The data:

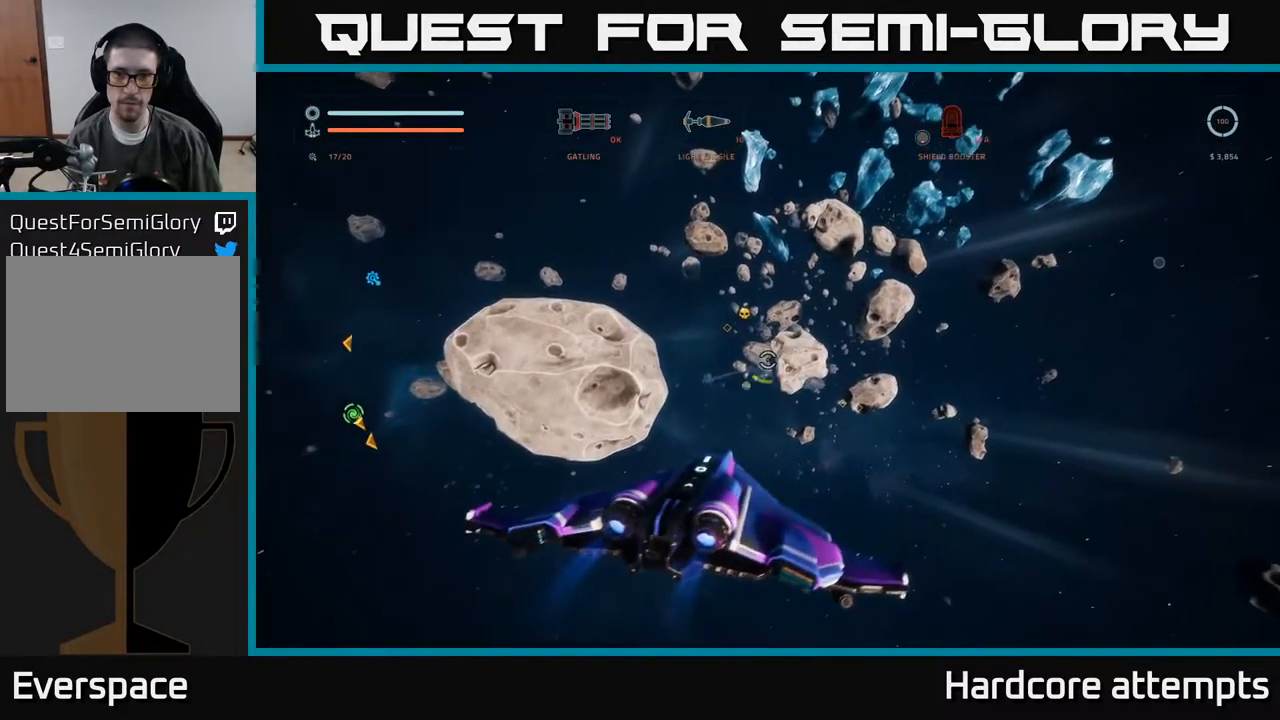
Gameplay with a controller (Xbox layout); each line is a JSON object with the inputs held at the frame after it. "events" lists button and stick changes between this image and that frame as [ms after this image, input, new state], when the widget could be followed in between.
{"buttons": ["A"], "left_stick": "left", "right_stick": "center", "events": [[100, "right_stick", "center"]]}
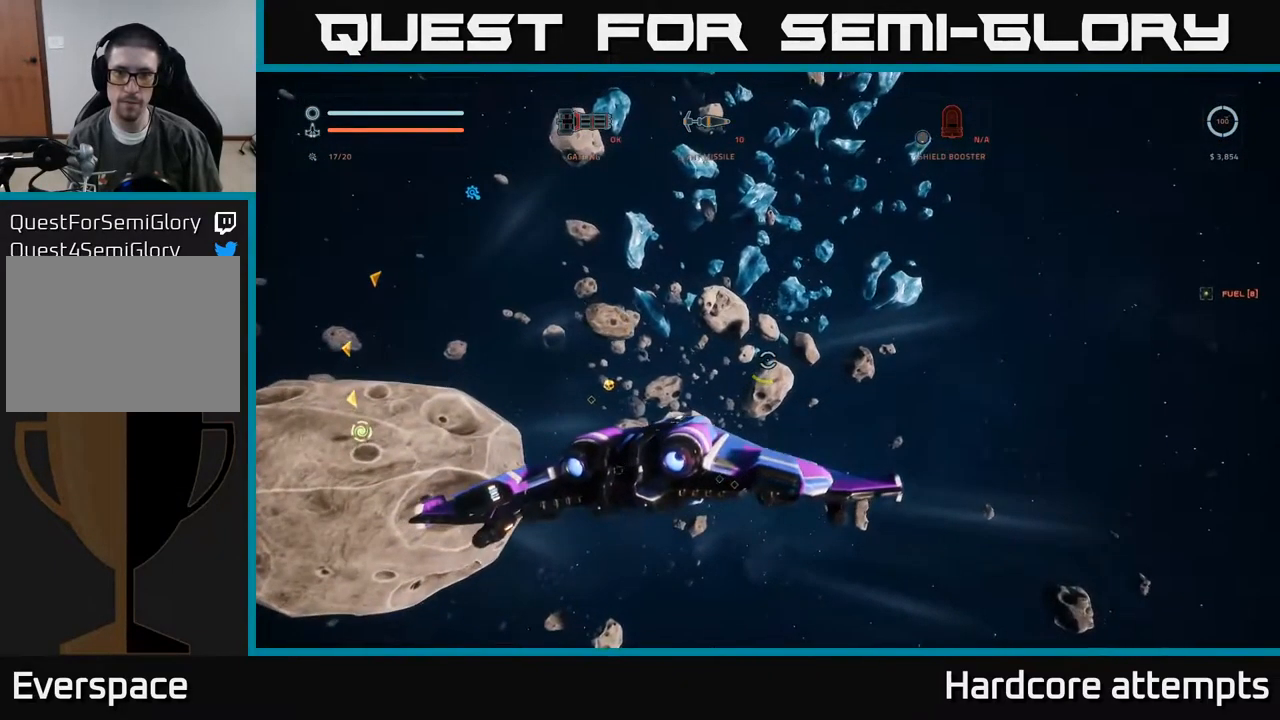
{"buttons": [], "left_stick": "center", "right_stick": "up-right", "events": [[100, "left_stick", "center"], [250, "A", "up"], [383, "right_stick", "up-right"]]}
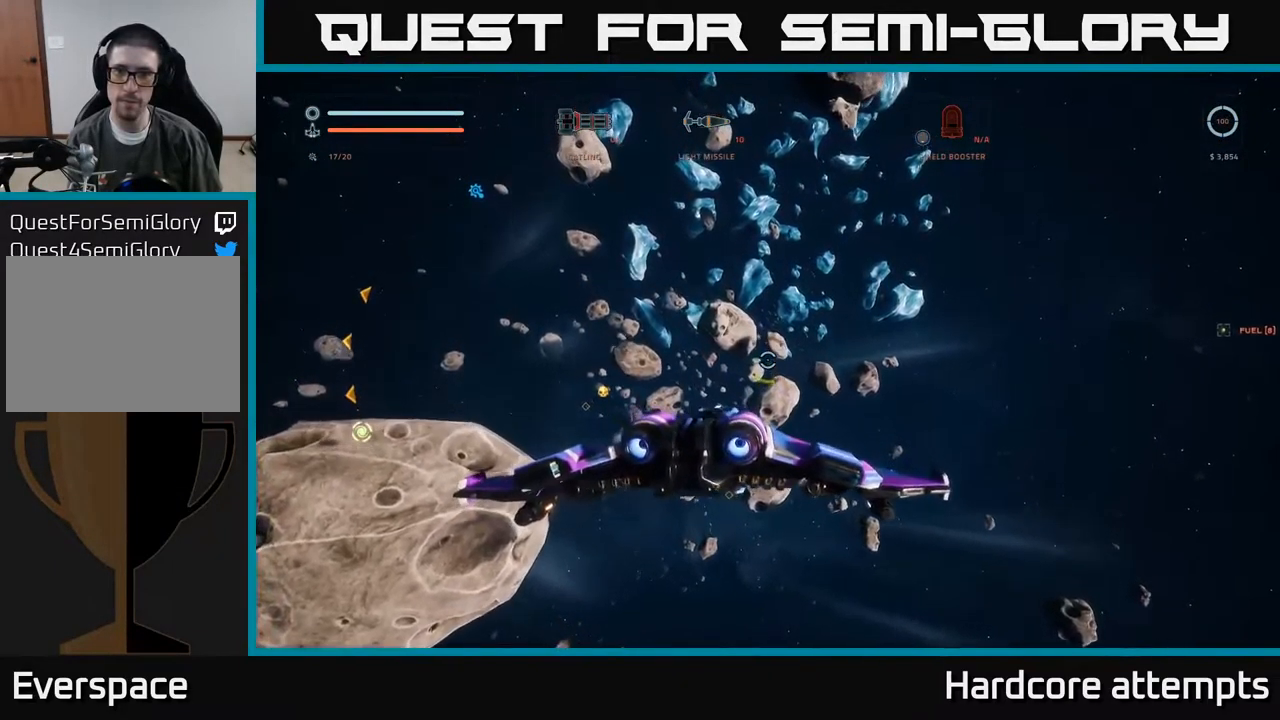
{"buttons": [], "left_stick": "center", "right_stick": "center", "events": [[217, "right_stick", "center"]]}
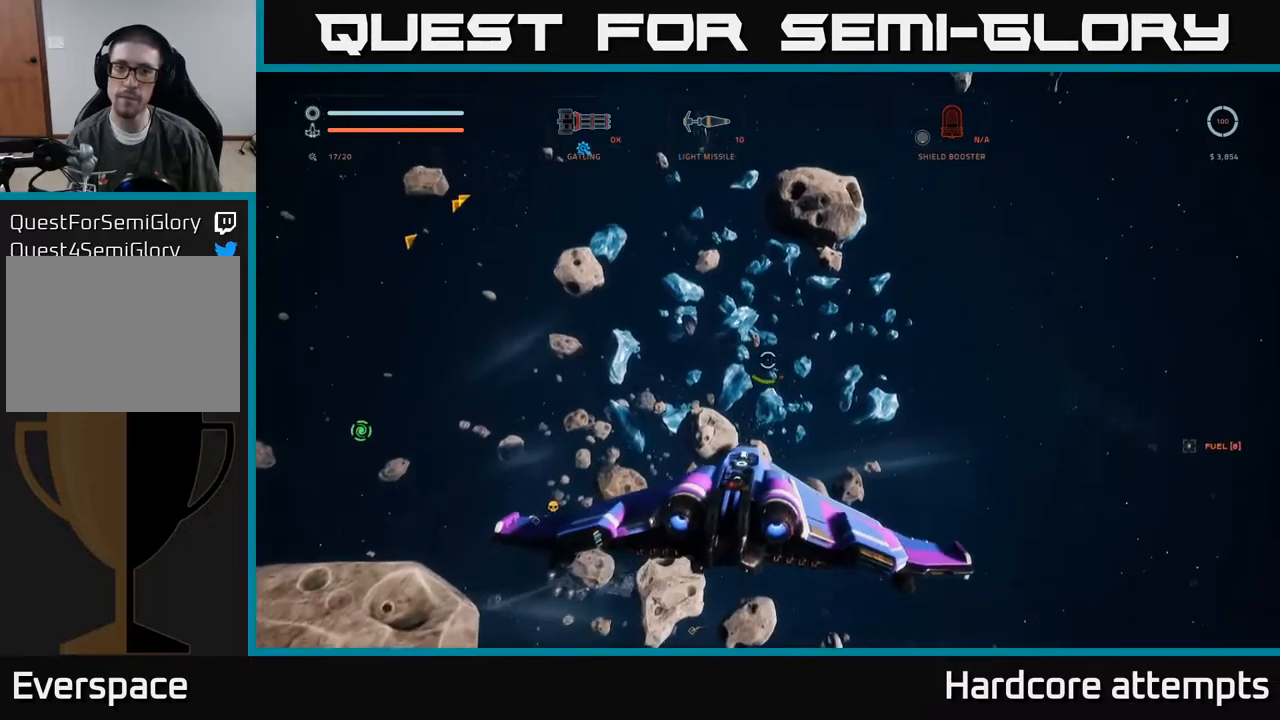
{"buttons": [], "left_stick": "up-left", "right_stick": "down-left", "events": [[334, "left_stick", "up-left"], [350, "right_stick", "down-left"]]}
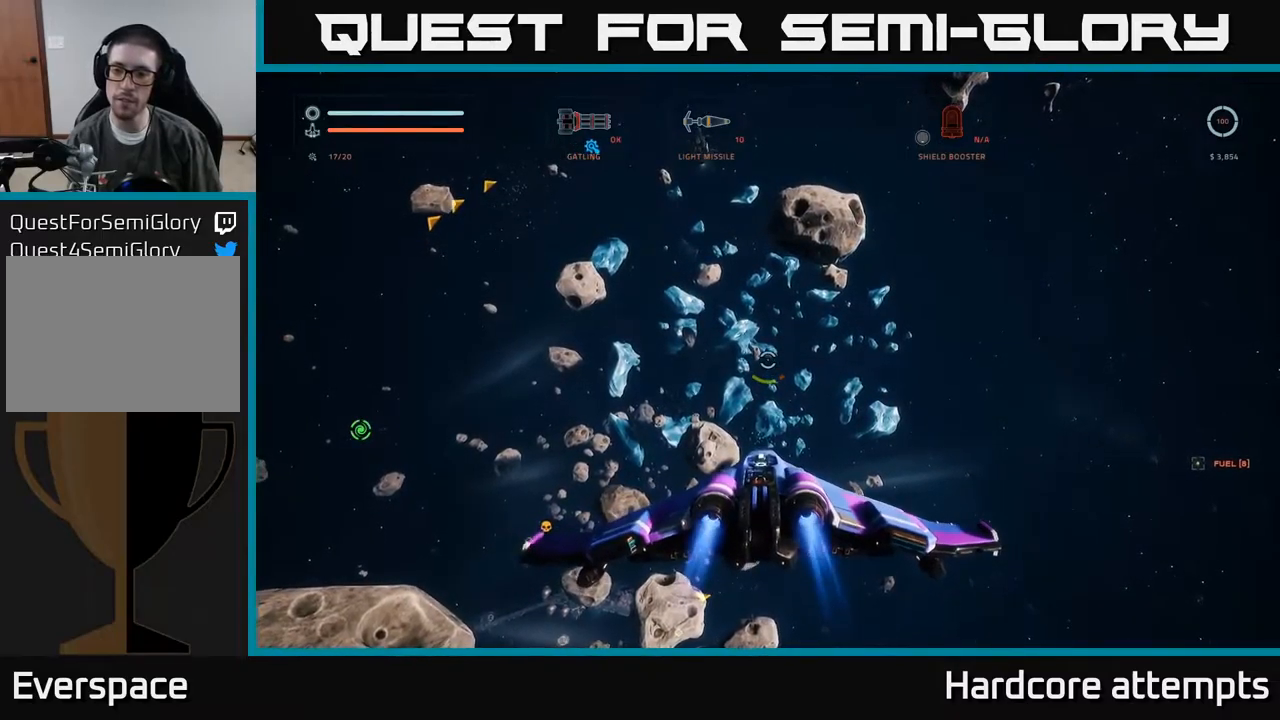
{"buttons": [], "left_stick": "left", "right_stick": "left", "events": [[67, "left_stick", "left"], [134, "right_stick", "left"]]}
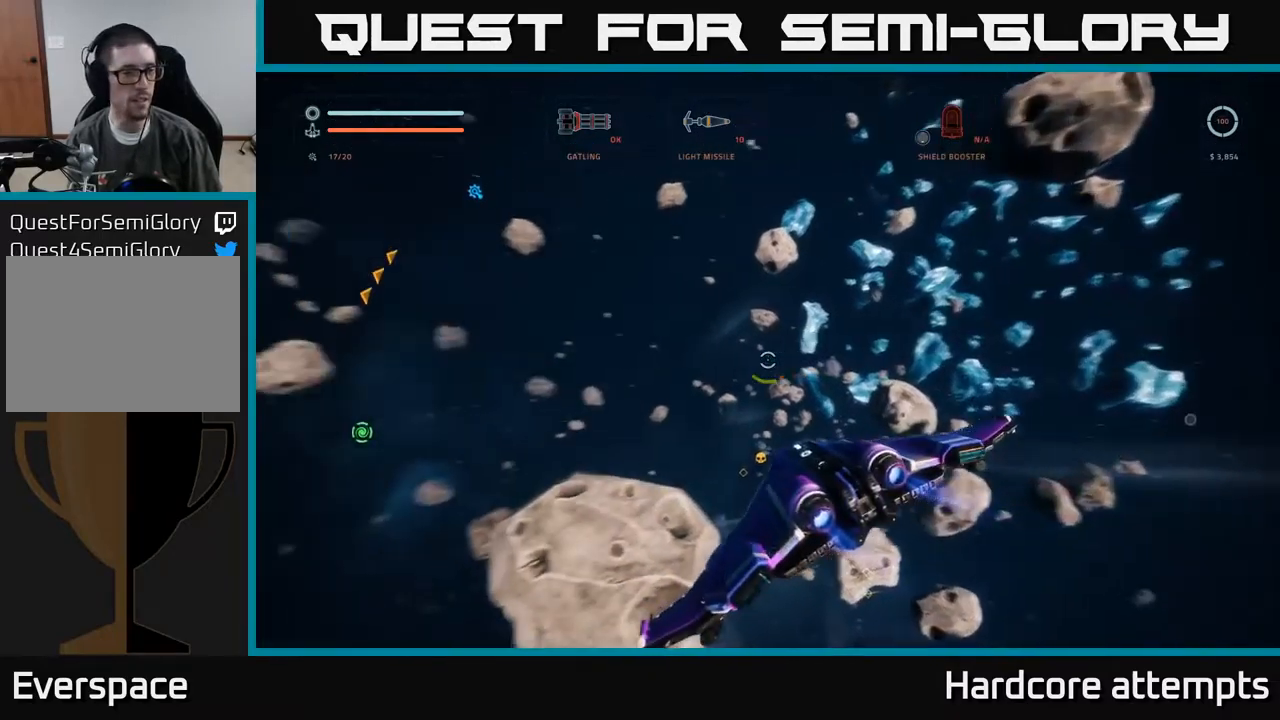
{"buttons": ["R3"], "left_stick": "up-left", "right_stick": "down-left", "events": [[200, "left_stick", "up-left"], [367, "R3", "down"], [367, "right_stick", "down-left"]]}
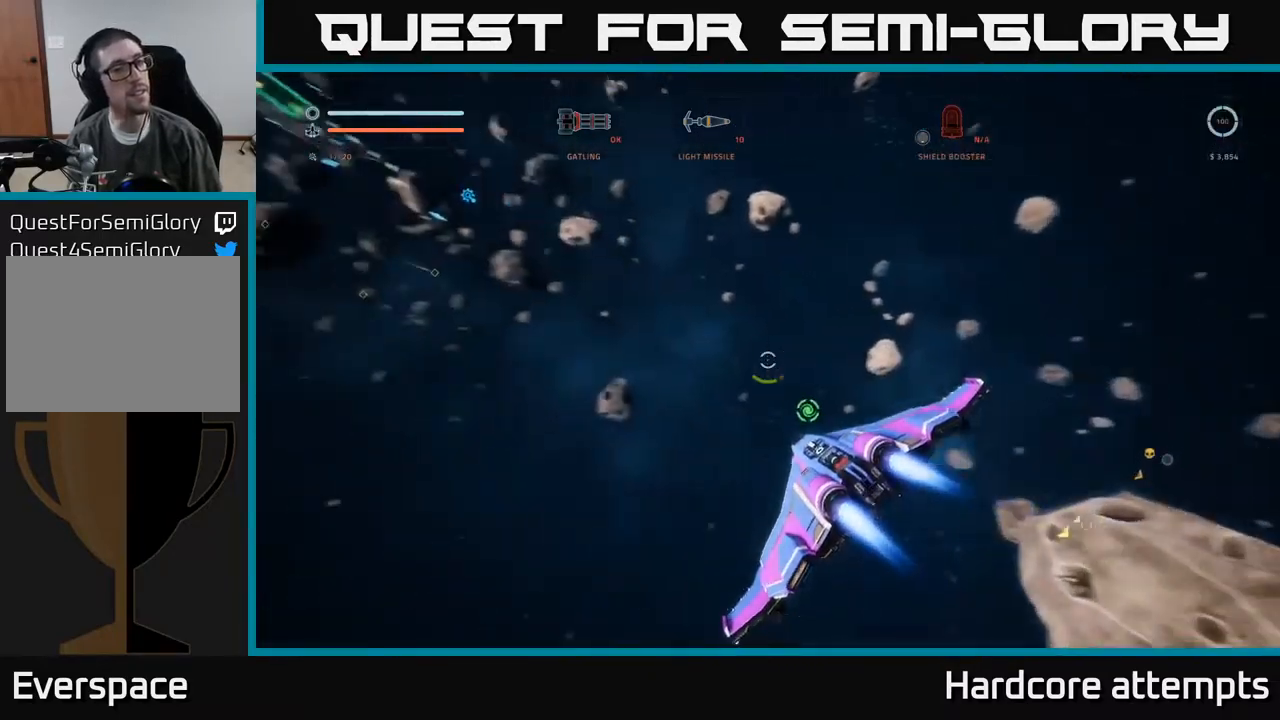
{"buttons": ["L1"], "left_stick": "up", "right_stick": "up-left", "events": [[34, "R3", "up"], [50, "left_stick", "up"], [67, "L1", "down"], [134, "right_stick", "center"], [367, "right_stick", "left"], [500, "right_stick", "up-left"]]}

Task description:
Repeat each entry above exactly. Omit the pictures.

Written answer:
Gameplay with a controller (Xbox layout); each line is a JSON object with the inputs held at the frame after it. "events" lists button and stick changes between this image and that frame as [ms after this image, input, new state], when the widget could be followed in between.
{"buttons": ["A"], "left_stick": "left", "right_stick": "center", "events": [[100, "right_stick", "center"]]}
{"buttons": [], "left_stick": "center", "right_stick": "up-right", "events": [[100, "left_stick", "center"], [250, "A", "up"], [383, "right_stick", "up-right"]]}
{"buttons": [], "left_stick": "center", "right_stick": "center", "events": [[217, "right_stick", "center"]]}
{"buttons": [], "left_stick": "up-left", "right_stick": "down-left", "events": [[334, "left_stick", "up-left"], [350, "right_stick", "down-left"]]}
{"buttons": [], "left_stick": "left", "right_stick": "left", "events": [[67, "left_stick", "left"], [134, "right_stick", "left"]]}
{"buttons": ["R3"], "left_stick": "up-left", "right_stick": "down-left", "events": [[200, "left_stick", "up-left"], [367, "R3", "down"], [367, "right_stick", "down-left"]]}
{"buttons": ["L1"], "left_stick": "up", "right_stick": "up-left", "events": [[34, "R3", "up"], [50, "left_stick", "up"], [67, "L1", "down"], [134, "right_stick", "center"], [367, "right_stick", "left"], [500, "right_stick", "up-left"]]}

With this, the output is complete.